**ASSIGNMENT**
Reproduce the text lines from the start of the records through the line that contains "wurde und in einer für Mitarbeiter und Umwelt", inclusive. Leave the pictures out of your answer.

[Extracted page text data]

########

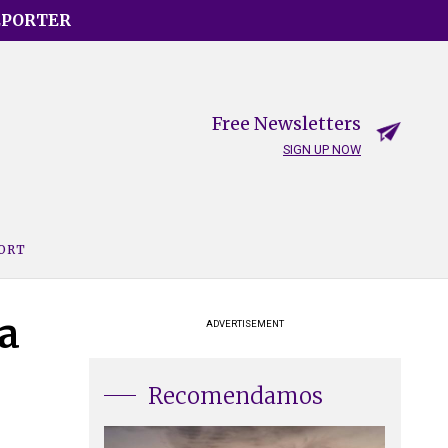
EPORTER
Free Newsletters
SIGN UP NOW
PORT
a
ADVERTISEMENT
Recomendamos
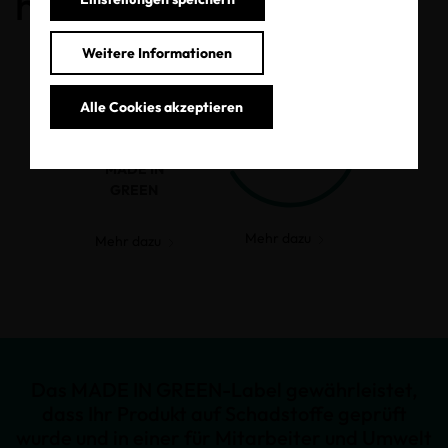
haben.
Weitere Informationen
Alle Cookies akzeptieren
MADE IN
GREEN
Mehr dazu
Mehr dazu
Das MADE IN GREEN-Label gewährleistet,
dass Ihr Produkt auf Schadstoffe geprüft
wurde und in einer für Mitarbeiter und Umwelt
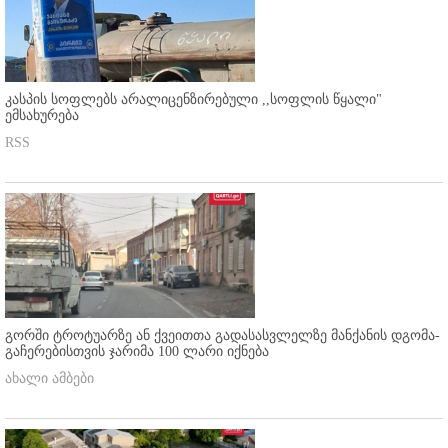
კასპის სოფლებს არალიცენზირებული ,,სოფლის წყალი"
ემსახურება
RSS
გორში ტროტუარზე ან ქვეითთა გადასასვლელზე მანქანის დგომა-
გაჩერებისთვის ჯარიმა 100 ლარი იქნება
ახალი ამბები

########

**WRITTEN SOLUTION**
EPORTER
Free Newsletters
SIGN UP NOW
PORT
a
ADVERTISEMENT
Recomendamos
haben.
Weitere Informationen
Alle Cookies akzeptieren
MADE IN
GREEN
Mehr dazu
Mehr dazu
Das MADE IN GREEN-Label gewährleistet,
dass Ihr Produkt auf Schadstoffe geprüft
wurde und in einer für Mitarbeiter und Umwelt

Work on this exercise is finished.